Thursday, January 16, 2014

Thriller Thursday - The Mystery Surrounding the Death of Ralph Shepherd

In my last post "Amanuensis Monday - The Tantulean Tragedy - Murder Theory", I shared an article that I transcribed in the early 1980’s about the Mystery surrounding the murder of my great grand uncle Ralph Shepherd.  I came across this article by accident when researching the family tree in the Braidwood Museum and Historical Society. 

Was he murdered?  What was his story?  Why was he living alone?  Time to do some digging, and thanks to TROVE, I found numerous references to Ralph’s murder.  It seems that his death was reported widely in the newspapers of that time.  I found references to the his death in papers from, Goulburn,  Adelaide, Sydney, Broken Hill, Cairns, Lismore and Braidwood.

So what was Ralph Shepherd’s story?  He was born in 1876, the youngest son of Lynn Shepherd II and Harriet Webb, a pioneering couple who had lived in the area since their marriage at Araluen in 1855. His father, Lynn, was a farmer and carrier, and the family had lived on a number of properties in the region. Their final years were at  Tantulean about a mile and a half from Mongarlowe in the Braidwood district. After the death of his parents, Ralph inherited the family homestead and 90 acres of land that went with it.  “Old Ralph” was an invalid pensioner and had lived on his own since his mother passed away in 1917.  It was reported that he was a bit of a loner and eccentric in his ways He was well known in the district  and without any known enemies. Though living alone, he still visited family members, including frequent visits  (a six mile walk) to his sister Sophia Higgs for dinner on Sundays.
********
Exercise goal
From the post on Ralph Shepherd's death, extract the passage that begins at the words "Thursday, January 16, 2014" and ends after "and Historical Society.". Reproduce it word for word.
********
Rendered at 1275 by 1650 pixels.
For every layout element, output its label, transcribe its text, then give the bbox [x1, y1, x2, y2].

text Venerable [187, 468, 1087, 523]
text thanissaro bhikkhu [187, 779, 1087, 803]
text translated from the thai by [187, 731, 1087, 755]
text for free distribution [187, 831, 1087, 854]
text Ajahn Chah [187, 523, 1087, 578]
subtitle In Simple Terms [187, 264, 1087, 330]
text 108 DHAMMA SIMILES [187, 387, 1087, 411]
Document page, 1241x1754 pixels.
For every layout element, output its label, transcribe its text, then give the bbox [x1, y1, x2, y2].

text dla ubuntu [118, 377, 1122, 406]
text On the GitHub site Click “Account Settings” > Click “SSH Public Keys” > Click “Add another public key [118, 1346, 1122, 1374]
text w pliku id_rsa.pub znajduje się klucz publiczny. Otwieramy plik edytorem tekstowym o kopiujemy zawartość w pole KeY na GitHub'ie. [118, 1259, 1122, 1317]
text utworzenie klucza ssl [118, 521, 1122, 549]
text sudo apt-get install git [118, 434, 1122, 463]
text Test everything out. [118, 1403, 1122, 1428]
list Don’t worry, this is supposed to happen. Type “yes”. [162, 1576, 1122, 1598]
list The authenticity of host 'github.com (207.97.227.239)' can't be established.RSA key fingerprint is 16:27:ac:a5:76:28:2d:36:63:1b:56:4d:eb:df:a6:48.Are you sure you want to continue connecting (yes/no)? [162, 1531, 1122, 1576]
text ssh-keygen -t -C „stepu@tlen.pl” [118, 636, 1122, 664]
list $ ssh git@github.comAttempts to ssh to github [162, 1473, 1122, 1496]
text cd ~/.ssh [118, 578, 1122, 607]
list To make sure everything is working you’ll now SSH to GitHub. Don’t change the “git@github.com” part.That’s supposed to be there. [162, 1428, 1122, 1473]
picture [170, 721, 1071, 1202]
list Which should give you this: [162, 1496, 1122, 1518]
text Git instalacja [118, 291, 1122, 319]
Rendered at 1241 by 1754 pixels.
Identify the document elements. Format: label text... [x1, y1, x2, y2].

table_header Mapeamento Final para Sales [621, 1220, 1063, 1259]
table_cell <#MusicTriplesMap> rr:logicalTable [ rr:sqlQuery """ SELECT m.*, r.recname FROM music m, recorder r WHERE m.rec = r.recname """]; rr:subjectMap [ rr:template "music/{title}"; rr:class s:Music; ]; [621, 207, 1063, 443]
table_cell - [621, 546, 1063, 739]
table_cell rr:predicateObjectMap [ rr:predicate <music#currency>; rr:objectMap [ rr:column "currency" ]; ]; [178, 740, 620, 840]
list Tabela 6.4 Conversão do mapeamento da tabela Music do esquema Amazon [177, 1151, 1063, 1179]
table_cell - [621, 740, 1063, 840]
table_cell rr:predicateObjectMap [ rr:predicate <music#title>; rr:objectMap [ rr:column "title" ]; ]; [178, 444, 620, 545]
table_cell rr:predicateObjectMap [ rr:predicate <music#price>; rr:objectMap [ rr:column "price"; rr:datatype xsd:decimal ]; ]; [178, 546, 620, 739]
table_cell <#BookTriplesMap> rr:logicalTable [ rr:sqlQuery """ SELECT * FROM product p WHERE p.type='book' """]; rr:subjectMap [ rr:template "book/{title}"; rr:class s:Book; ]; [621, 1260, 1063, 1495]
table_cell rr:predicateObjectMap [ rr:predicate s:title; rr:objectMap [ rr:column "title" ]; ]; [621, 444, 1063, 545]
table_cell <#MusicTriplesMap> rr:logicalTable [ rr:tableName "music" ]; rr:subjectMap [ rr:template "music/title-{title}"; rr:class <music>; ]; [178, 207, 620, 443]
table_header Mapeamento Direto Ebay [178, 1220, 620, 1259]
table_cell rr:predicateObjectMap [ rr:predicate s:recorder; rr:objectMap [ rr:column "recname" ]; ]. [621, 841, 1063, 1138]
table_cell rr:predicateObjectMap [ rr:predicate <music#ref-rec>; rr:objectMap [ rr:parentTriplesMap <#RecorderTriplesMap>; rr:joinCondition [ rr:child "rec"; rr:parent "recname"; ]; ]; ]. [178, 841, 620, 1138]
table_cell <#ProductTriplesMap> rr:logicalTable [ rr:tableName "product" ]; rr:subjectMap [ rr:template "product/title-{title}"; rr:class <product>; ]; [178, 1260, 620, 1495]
********
Solution for this problem
Thursday, January 16, 2014

Thriller Thursday - The Mystery Surrounding the Death of Ralph Shepherd

In my last post "Amanuensis Monday - The Tantulean Tragedy - Murder Theory", I shared an article that I transcribed in the early 1980’s about the Mystery surrounding the murder of my great grand uncle Ralph Shepherd.  I came across this article by accident when researching the family tree in the Braidwood Museum and Historical Society.